Gemini Blueprint introduces a new bean scope named bundle. This scope is relevant for beans exported as an OSGi service and can be described as one instance per bundle. Beans exported as OSGi service, that have bundle scope, will result in a different instance created for each unique bundle that imports the service through the OSGi service registry. Consumers of the same bundle (whether defined through Gemini Blueprint or not) will see the same bean instance. When a bundle has stopped importing the bundle (for whatever reason), the bean instance is disposed. To the declaring bundle, a bundle-scoped bean behaves just like a singleton (i.e. there is only one instance per bundle, including the declaring one).This contract lifecycle is similar to that of the org.osgi.framework.ServiceFactory interface.

For more information regarding service publication and consumption, see Chapter 9, The Service Registry.

[Important]Important
The bundle scope is relevant, only if the declaring bean is consumed through the OSGi service registry. That is, instances are created and destroyed (tracked) only when the bean exported as a service, is requested or released as an OSGi service by other bundles.

7.6. Accessing the BundleContext

In general there is no need to depend on any OSGi APIs when using the Gemini Blueprint support. If you do need access to the OSGi BundleContext object for your bundle, then Spring makes this easy to do.

The OSGi application context created by the Spring extender will automatically contain a bean of type BundleContext and with name bundleContext. You can inject a reference to this bean into any bean in the application context either by-name or by-type. In addition, Gemini Blueprint defines the interface org.eclipse.gemini.blueprint.context.BundleContextAware:

public interface BundleContextAware {
  public void setBundleContext(BundleContext context);
}

Any bean implementing this interface will be injected with a reference to the bundle context when it is configured by Spring. If you wish to use this facility within a bundle, remember to import the package org.eclipse.gemini.blueprint.context in your bundle manifest since otherwise the interface will not be visible to your bundle.

7.7. Application Context Destruction

The application context is bound to the bundle in which it lives. Thus, if the declaring bundle is being shutdown (for whatever reasons), the application context will be destroyed as well, all exported services being unregistered and all service imported dispose of.

As opposed to the application creation, the application context is destroyed in a synchronized manner, on the same thread that stops the bundle. This is required since once stopped, a bundle can not longer be used (even for class loading) preventing the application context shutdown from executing correctly.

Application Context Sequence Diagram

Note that a bundle can be closed individually or as part of a bigger event such as shutting down the entire OSGi platform. In this case or when the extender bundle is being closed down, the application contexts will be closed in a managed manner, based on the service dependencies between them. Please see the next section for more details.
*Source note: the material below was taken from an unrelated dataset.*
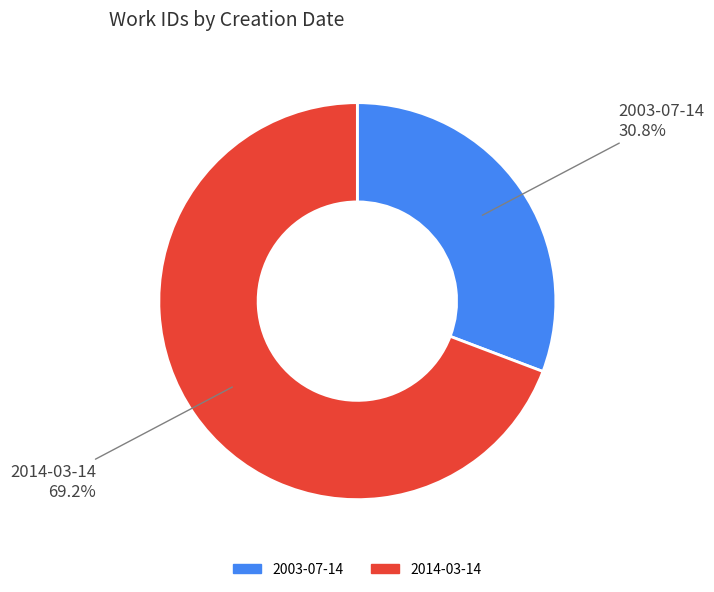

Which has a higher value, 2014-03-14 or 2003-07-14?

2014-03-14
7.8. Stopping the Extender Bundle

If the extender bundle is stopped, then all the application contexts created by the extender will be destroyed. The algorithm described here is identical to that used by the Blueprint specification (section 121.3.11). Application contexts are shutdown in the following order:

  1. Application contexts that do not export any services, or that export services that are not currently referenced, are shutdown in reverse order of bundle id. (Most recently installed bundles have their application contexts shutdown first).

  2. Shutting down the application contexts in step 1 may have released references these contexts were holding such that there are now additional application contexts that can be shutdown. If so, repeat step 1 again.

  3. If there are no more active application contexts, we have finished. If there are active application contexts then there must be a cyclic dependency of references. The circle is broken by determining the highest ranking service exported by each context: the bundle with the lowest ranking service in this set (or in the event of a tie, the highest service id), is shut down. Repeat from step 1.